Multiplying cashless options: Governments and private companies alike are encouraging contactless transactions by offering new payment options for consumers in various sectors.

  • The French government, in collaboration with Visa and MasterCard, raised the contactless transaction limit of credit cards from €30 to €50 on May 11th as the country started to ease lockdown measures. French citizens immediately took advantage of the new measure: Les Echos reports that a mere three days later, three million transactions between €30 to €50 were made — raising contactless transactions by an additional 15%.

Someone using a credit card on a white POS machine. — Photo: Clay Banks/Unsplash

  • Shops and businesses are also adapting to the new trend. In the United States, a National Retail Federation survey found that 58% of retailer respondents were now accepting contactless cards, an increase from 40% compared with 2019. Big retail companies such as Walmart have expanded contactless options for both payment and delivery, such as using QR codes for purchases via smartphone apps.

  • Some companies are also trying to offer completely new contactless solutions. KEB Hana Bank, one of the biggest commercial banks in South Korea, has partnered with the Korea Expressway Corporation to create a blockchain-based toll payment system across the country's highways. D Dailyreports that the project, expected to be launched before the end of 2020, will help remove cash and credit card payments as motorists use their smartphone banking apps to pay for tolls. Both parties stated that the pandemic is helped spur them to create this new system.

  • In the Philippines, GCash, the country's largest mobile wallet app with 20 million registered users, is working with the government to equip taxis with scan-to-pay systems where users pay via QR codes from their smartphones, Nikkei Asia Review reports. In parallel, the government has been promoting digital currency through an online payment platform for administrative services called EGov Pay.
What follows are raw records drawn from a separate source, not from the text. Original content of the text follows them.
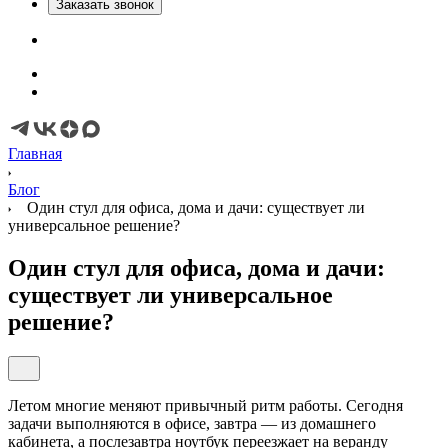
Заказать звонок
Главная
Блог
Один стул для офиса, дома и дачи: существует ли
универсальное решение?
Один стул для офиса, дома и дачи:
существует ли универсальное
решение?
Летом многие меняют привычный ритм работы. Сегодня
задачи выполняются в офисе, завтра — из домашнего
кабинета, а послезавтра ноутбук переезжает на веранду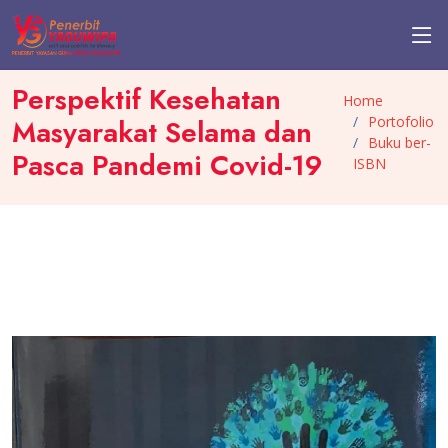
Perspektif Kesehatan
Home
Portofolio
Masyarakat Selama dan
Buku ber-
Pasca Pandemi Covid-19
ISBN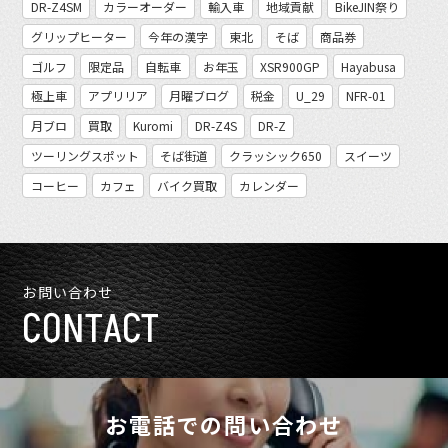
DR-Z4SM
カラーオーダー
輸入車
地域貢献
BikeJIN祭り
グリップヒーター
今年の漢字
東北
そば
商品券
ゴルフ
限定品
自転車
お年玉
XSR900GP
Hayabusa
極上車
アプリリア
月曜ブログ
税金
U_29
NFR-01
月ブロ
買取
Kuromi
DR-Z4S
DR-Z
ツーリングスポット
そば街道
クラッシック650
スイーツ
コーヒー
カフェ
バイク買取
カレンダー
お問い合わせ
CONTACT
お電話での問い合わせ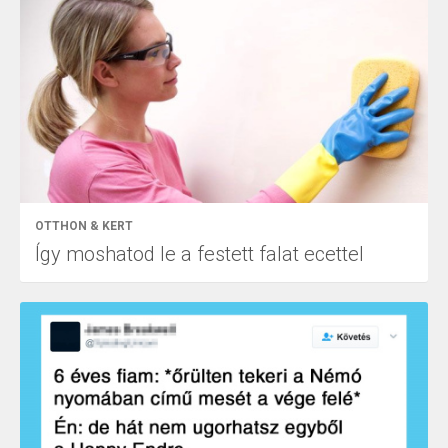
OTTHON & KERT
Így moshatod le a festett falat ecettel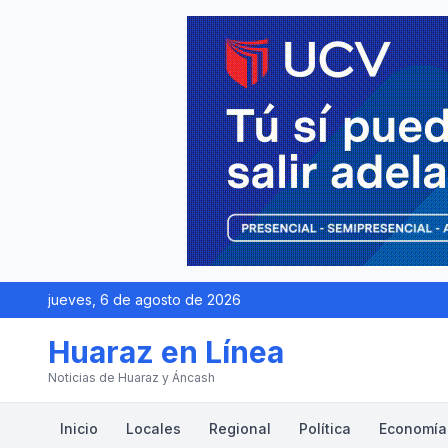
jueves, 6 de agosto de 2026
Huaraz en Línea
Noticias de Huaraz y Áncash
Inicio
Locales
Regional
Política
Economía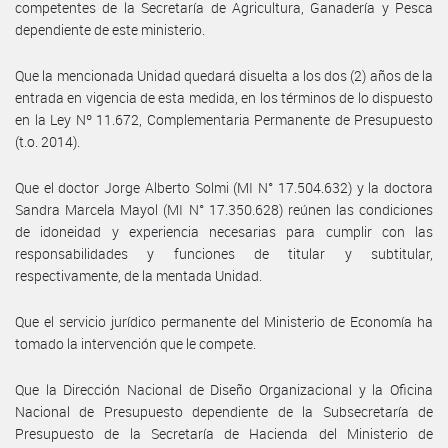
competentes de la Secretaría de Agricultura, Ganadería y Pesca
dependiente de este ministerio.
Que la mencionada Unidad quedará disuelta a los dos (2) años de la
entrada en vigencia de esta medida, en los términos de lo dispuesto
en la Ley Nº 11.672, Complementaria Permanente de Presupuesto
(t.o. 2014).
Que el doctor Jorge Alberto Solmi (MI N° 17.504.632) y la doctora
Sandra Marcela Mayol (MI N° 17.350.628) reúnen las condiciones
de idoneidad y experiencia necesarias para cumplir con las
responsabilidades y funciones de titular y subtitular,
respectivamente, de la mentada Unidad.
Que el servicio jurídico permanente del Ministerio de Economía ha
tomado la intervención que le compete.
Que la Dirección Nacional de Diseño Organizacional y la Oficina
Nacional de Presupuesto dependiente de la Subsecretaría de
Presupuesto de la Secretaría de Hacienda del Ministerio de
By the end of March, the country had increased the number of government institutions that accept digital payment via the platform by 56%.

No more cash? As more and more payments are made digitally, cash seems to be in short supply in some countries — but maybe not for reasons you would think.

  • It is now common in the United States to see signs in restaurants and stores that ask customers to pay with credit cards or exact change. Why? Because the country is facing a national coin shortage this summer. This is an unusual result of the economic slowdown caused by the pandemic. The Federal Reserve explained in a statement that the shortage was caused by a "slower pace of circulation" of coins during the lockdown. As businesses reopen across the U.S., demand for coins exceeds the available supply — to the point where banks are asking customers to bring spare change, USA Today reports. To address these disruptions, the Federal Reserve has established a "Coin Task Force," which recently released a first set of recommendations.

  • Further north, a similar deficit has arisen from a resistance to the cashless trend. The Bank of Canada is currently facing a shortage of $50 bills due to citizens hoarding cash during the pandemic. A report indicates that the increase in consumer demand for banknotes was "significant," with withdrawals concentrated in major cities such as Toronto and Montreal. The bank registered a spike in demand for all bank notes in April and May compared with the past five years. However, the hoarders may not be able to spend their banknotes at all as many businesses ask customers to avoid cash payments while others even refuse them.